Meteo: sarà un Inverno senza neve?
• Dicembre avaro di pioggia e neve
• Gennaio e Febbraio interessanti?
L’autunno sembra tardare ad arrivare, ma ci auguriamo che possa farlo entro la fine di settembre, o quantomeno nella prima parte di ottobre, almeno su gran parte del continente europeo. Attualmente, gran parte dell’Europa è ancora influenzata dall’anticiclone africano, il cui dominio dovrebbe persistere almeno fino al 20 settembre su tutta l’Italia, con la possibilità che si estenda ancora per qualche giorno. Questo porterà a condizioni meteo stabili e temperature superiori alla media.
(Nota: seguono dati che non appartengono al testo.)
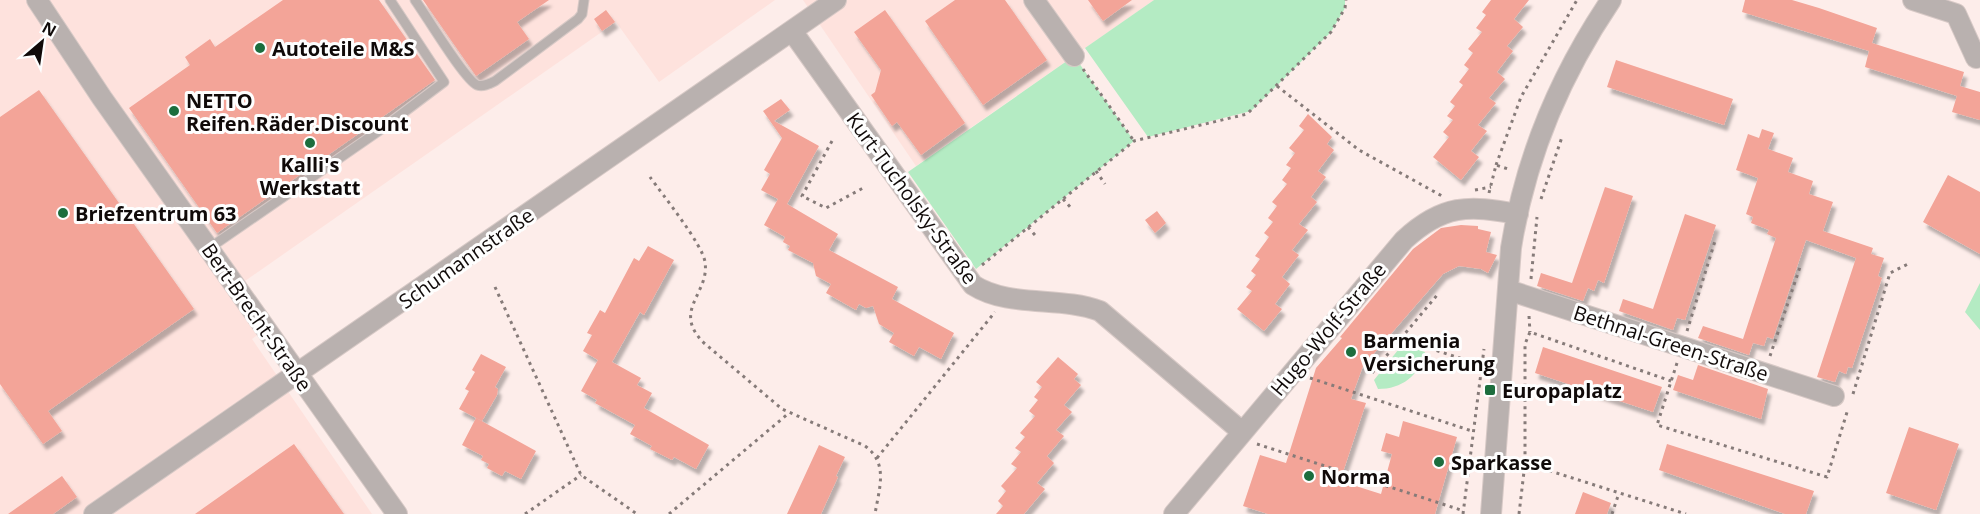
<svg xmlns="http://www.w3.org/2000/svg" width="1980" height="514" viewBox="0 0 1980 514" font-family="'Open Sans',sans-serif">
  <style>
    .built { fill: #fee2dd }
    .green { fill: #b4ebc3 }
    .building { fill: #f3a498; filter: url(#shadow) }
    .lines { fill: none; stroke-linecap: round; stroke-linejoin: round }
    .service-casing { stroke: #d7c9c6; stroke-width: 11 }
    .minor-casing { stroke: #d7c9c6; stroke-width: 22 }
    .path { stroke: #867b79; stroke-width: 3; stroke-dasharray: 3 4.5; stroke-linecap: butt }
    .service { stroke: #b9b1af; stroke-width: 9 }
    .minor { stroke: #b9b1af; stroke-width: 20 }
    .poi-dot { fill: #1c6d3d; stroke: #fefefe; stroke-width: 2 }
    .labels { text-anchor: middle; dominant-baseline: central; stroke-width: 6; stroke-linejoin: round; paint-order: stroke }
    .poi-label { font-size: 20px; font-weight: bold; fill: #100a09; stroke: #fefefe; text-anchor: start }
    .street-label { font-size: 20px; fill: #100a09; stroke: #fefefe }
  </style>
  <defs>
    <filter id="shadow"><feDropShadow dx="3.5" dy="6" stdDeviation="1.5" flood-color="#0004"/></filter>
  </defs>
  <rect width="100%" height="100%" fill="#fdedea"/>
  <path class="built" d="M0,0H775L659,82L616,22L245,281L274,323L252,339L372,514H0Z
    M803,0H1154L916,166Z"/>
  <path class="green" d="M1154,0H1345V8L1331,32L1251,111L1148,137L1085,48Z
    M1074,56L1134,141L976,269L908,172Z
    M1980,283V330L1965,312Z
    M1402,345L1425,352C1419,376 1402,389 1378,389L1374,380Z"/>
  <path class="building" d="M283,0H379L435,80L217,233L129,108L190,65L185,57L210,39L215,47Z
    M423,0H549L517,22L529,39L476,76Z
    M955,0H1005L1047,60L983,105L925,21Z
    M1088,0H1132L1103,21Z
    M1491,0H1529L1514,19L1523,27L1507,46L1513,51L1497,72L1505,79L1489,98L1496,103L1478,125L1487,131L1471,151L1479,157L1461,180L1433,157L1449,137L1443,132L1453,120L1447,116L1455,106L1450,102L1463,85L1459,82L1469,69L1464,65L1473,53L1468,49L1482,32L1476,28L1486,15L1482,12Z
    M1745,0H1792L1819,8L1877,28L1872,43L1964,72L1960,86L1980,92V120L1952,112L1959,89L1957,96L1865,67L1869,51L1742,12Z
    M606,10L615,22L602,31L594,19Z
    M885,10L965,123L921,155L897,122L892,126L871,95L875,92L881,70L854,32Z
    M1616,60L1733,99L1724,125L1607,87Z
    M39,90L194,309L48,411L62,431L43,444L0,384V117Z
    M781,99L790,110L774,121L819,146L787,204L838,234L829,250L898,287L892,299L954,333L941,359L919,347L914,356L889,342L894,333L879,324L873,306L866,308L859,304L856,310L826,293L831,284L816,276L813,263L788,250L790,246L783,242L785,237L764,225L778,199L761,190L770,174L764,170L782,138L763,111Z
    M1308,114L1332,137L1327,144L1334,150L1318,171L1326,177L1311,197L1317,202L1299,224L1308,230L1292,250L1299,255L1282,277L1290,284L1275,304L1282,309L1264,331L1237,309L1252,291L1246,287L1256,275L1251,271L1260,259L1255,256L1269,237L1264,233L1273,222L1268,218L1277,206L1272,202L1287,184L1282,180L1291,168L1286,165L1295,153L1289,148L1304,130L1299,126Z
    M1762,129L1774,133L1768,149L1793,158L1788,172L1813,181L1809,194L1833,202L1823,231L1873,248L1871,254L1884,258L1878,276L1882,278L1852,368L1848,367L1846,374L1839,371L1835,382L1817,377L1856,258L1806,240L1773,339L1767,337L1764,346L1753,343L1749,355L1698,338L1703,326L1743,339L1776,238L1767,234L1769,230L1751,223L1753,217L1746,214L1758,178L1736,170L1748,134L1759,138Z
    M1948,175L1980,192V254L1923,222Z
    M1605,187L1633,196L1604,283L1598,280L1594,291L1588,288L1583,301L1537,286L1541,273L1572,283Z
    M1157,211L1166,223L1155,233L1145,220Z
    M1685,214L1716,225L1685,320L1677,318L1673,330L1619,311L1623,299L1653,309Z
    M1461,225L1478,226V229L1491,232L1486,252L1497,255L1488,273L1481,269L1459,266L1443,274L1363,366L1351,399L1366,403L1340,481L1381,494L1392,454L1381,451L1386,433L1399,437L1403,421L1457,437L1435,514H1268L1243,506L1260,455L1286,463L1316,368L1342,338L1340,337L1413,249L1441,228Z
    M648,246L674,260L644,315L640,312L612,362L641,378L637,385L652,393L644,408L709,445L696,469L674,457L672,460L650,449L652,446L630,434L635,425L595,403L597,400L581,391L598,360L583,351L592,335L587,333L600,310L605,313L634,258L639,261Z
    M1543,347L1662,387L1653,412L1535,373Z
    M481,354L506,367L495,387L498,389L497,395L482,421L459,409L469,391L465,389L475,372L472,370Z
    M1058,357L1078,374L1074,379L1081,385L1064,405L1072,412L1056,430L1064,436L1047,456L1054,463L1037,483L1045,489L1024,514H996L1003,506L998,501L1006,491L1001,486L1017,468L1011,464L1021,452L1015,448L1025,437L1020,433L1035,416L1029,411L1038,400L1034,397L1042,387L1036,382Z
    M1698,365L1768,389L1761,419L1673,390L1678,375L1693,380Z
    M476,418L536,451L521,479L505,471L502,476L487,468L489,464L481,460L483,456L462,445Z
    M1909,427L1959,444L1936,510L1886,493Z
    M294,444L344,514H195Z
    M1667,444L1814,491L1806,514H1785L1659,470Z
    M819,445L845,457L836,476L838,477L821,514H787Z
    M62,476L77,497L53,514H8Z
    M1583,492L1611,503L1607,514H1575Z"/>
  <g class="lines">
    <g class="service-casing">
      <path id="service" d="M415,0C426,15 464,79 477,85C483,87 489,84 495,81L578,19L582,14L584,0
        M208,249L383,128L444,82L390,0"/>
    </g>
    <g class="minor-casing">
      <path id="minor" d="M37,0L102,98L397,514
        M1034,0L1074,56
        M1913,0L1956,14L1976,58
        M792,31L973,285C1009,308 1060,296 1100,311L1241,431
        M1508,290L1834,396
        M94,514L836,0
        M1174,514L1404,240C1443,204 1468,205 1518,214
        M1491,514L1511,248C1525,159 1561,74 1611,0"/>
    </g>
    <path class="path" d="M1083,69L1134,141
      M1277,86L1359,150L1442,196
      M832,141L802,196L826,208L865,187
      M1496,165L1521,97L1577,0
      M1096,171L1105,184
      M650,177C662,194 703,245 705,262C710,294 671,310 704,343L782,409L865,446C889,463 879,489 875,514
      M1475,190L1491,187
      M1489,193L1496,165L1511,170
      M1063,199L1071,208
      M1541,199L1562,137
      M1028,227L1035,235
      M982,265L1134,141L1247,114L1331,32L1345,8L1346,0
      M1531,279L1537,217
      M495,287L581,475L637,514
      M1529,316L1530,332
      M1687,331L1715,241
      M1401,339L1481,365
      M1770,356L1800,267
      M1677,363L1657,425L1827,477L1848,409
      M1372,373L1438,294
      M1310,378L1472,431
      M1853,394L1890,273L1908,264
      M1257,444L1464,511
      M877,458L995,312
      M1513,463H1525L1686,514
      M525,514L581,475
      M669,514L789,413
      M1463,514L1484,349
      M1519,514L1525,463V344L1530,332L1671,381
      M1612,514L1619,493"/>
    <use href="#service" class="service"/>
    <use href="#minor" class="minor"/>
  </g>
  <g class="poi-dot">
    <circle cx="260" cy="48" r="6"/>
    <circle cx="174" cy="111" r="6"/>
    <circle cx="310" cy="143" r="6"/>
    <circle cx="63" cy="213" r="6"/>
    <circle cx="1351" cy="352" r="6"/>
    <rect x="1484" y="384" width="12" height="12" rx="3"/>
    <circle cx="1439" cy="462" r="6"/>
    <circle cx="1309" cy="476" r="6"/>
  </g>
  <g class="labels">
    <g class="poi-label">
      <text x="272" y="48">Autoteile M&amp;S</text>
      <text x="186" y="100">NETTO<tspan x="186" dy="23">Reifen.Räder.Discount</tspan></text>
      <text x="310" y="164" text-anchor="middle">Kalli's<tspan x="310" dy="23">Werkstatt</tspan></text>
      <text x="75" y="213">Briefzentrum 63</text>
      <text x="1363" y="340">Barmenia<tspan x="1363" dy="23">Versicherung</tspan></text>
      <text x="1502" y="390">Europaplatz</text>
      <text x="1451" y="462">Sparkasse</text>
      <text x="1321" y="476">Norma</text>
    </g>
    <g class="street-label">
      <text transform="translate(912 198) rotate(54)">Kurt-Tucholsky-Straße</text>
      <text transform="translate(466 258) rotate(-35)">Schumannstraße</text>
      <text transform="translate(257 317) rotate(55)">Bert-Brecht-Straße</text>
      <text transform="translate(1328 329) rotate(-50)">Hugo-Wolf-Straße</text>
      <text transform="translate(1671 343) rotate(18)">Bethnal-Green-Straße</text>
    </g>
  </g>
  <g transform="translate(42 42) rotate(29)" stroke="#fefefe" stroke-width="4.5" paint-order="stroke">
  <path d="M0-4.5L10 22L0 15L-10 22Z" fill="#100a09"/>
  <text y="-9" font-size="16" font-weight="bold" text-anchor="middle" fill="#100a09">N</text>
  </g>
</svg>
Autunno con pioggia e neve
Le previsioni per l’autunno sono piuttosto interessanti, soprattutto tra ottobre e novembre, quando le piogge potrebbero interessare più volte la nostra penisola e la neve potrebbe cadere abbondantemente nelle Alpi. Questa situazione è cruciale per compensare la perdita di ghiaccio negli ultimi mesi.
In questo articolo ci spingeremo oltre e cercheremo di delineare una tendenza generale per la stagione invernale. Tuttavia, dalle ultime tendenze a lungo termine, basate principalmente sugli indici teleconnettivi, emergono notizie piuttosto preoccupanti per l’inverno 2023-2024. Chi si aspettava un inverno ricco di neve potrebbe restare deluso, poiché sembra che l’Italia rischi di essere sovrastata più volte dall’anticiclone, anche se in un contesto invernale.
Dicembre avaro di pioggia e neve
Nel mese di dicembre , il primo del periodo invernale, potremmo trovarci di fronte a una situazione di N AO (Oscillazione Nord Atlantica) molto positiva , il che significa un anticiclone delle Azzorre particolarmente influente sul continente europeo, in grado di respingere sia le perturbazioni atlantiche che le incursioni di aria fredda dall’Europa orientale. Ne risulterebbe un mese generalmente anticiclonico e piuttosto freddo, soprattutto di notte e nelle prime ore del mattino, ma con scarse precipitazioni.
Gennaio e Febbraio interessanti?
La situazione potrebbe cambiare tra gennaio e febbraio, con la N AO che potrebbe diventare negativa , indicando un aumento delle perturbazioni nel Mediterraneo. In caso di NAO negativa, potremmo vedere la formazione di un forte anticiclone tra Groenlandia e Islanda, il che favorirebbe l’afflusso di correnti fredde artiche verso l’Europa centrale e mediterranea, dando luogo a ondate di maltempo di tipo artico, con nevicate significative in montagna e collina, e piogge anche a quote basse, con sporadiche nevicate in pianura al Nord.
Questa situazione sarebbe più favorevole al maltempo nel Mediterraneo, grazie alla NAO negativa che potrebbe favorire scambi meridiani più intensi anche durante l’inverno, alternando periodi stabili a periodi perturbati con abbondanti nevicate sulle montagne.
Per quanto riguarda la neve in pianura , al momento non ci sono notizie promettenti , quindi dovremo continuare a monitorare l’evoluzione meteorologica dell’inverno per eventuali segnali positivi riguardo alle nevicate a quote più basse.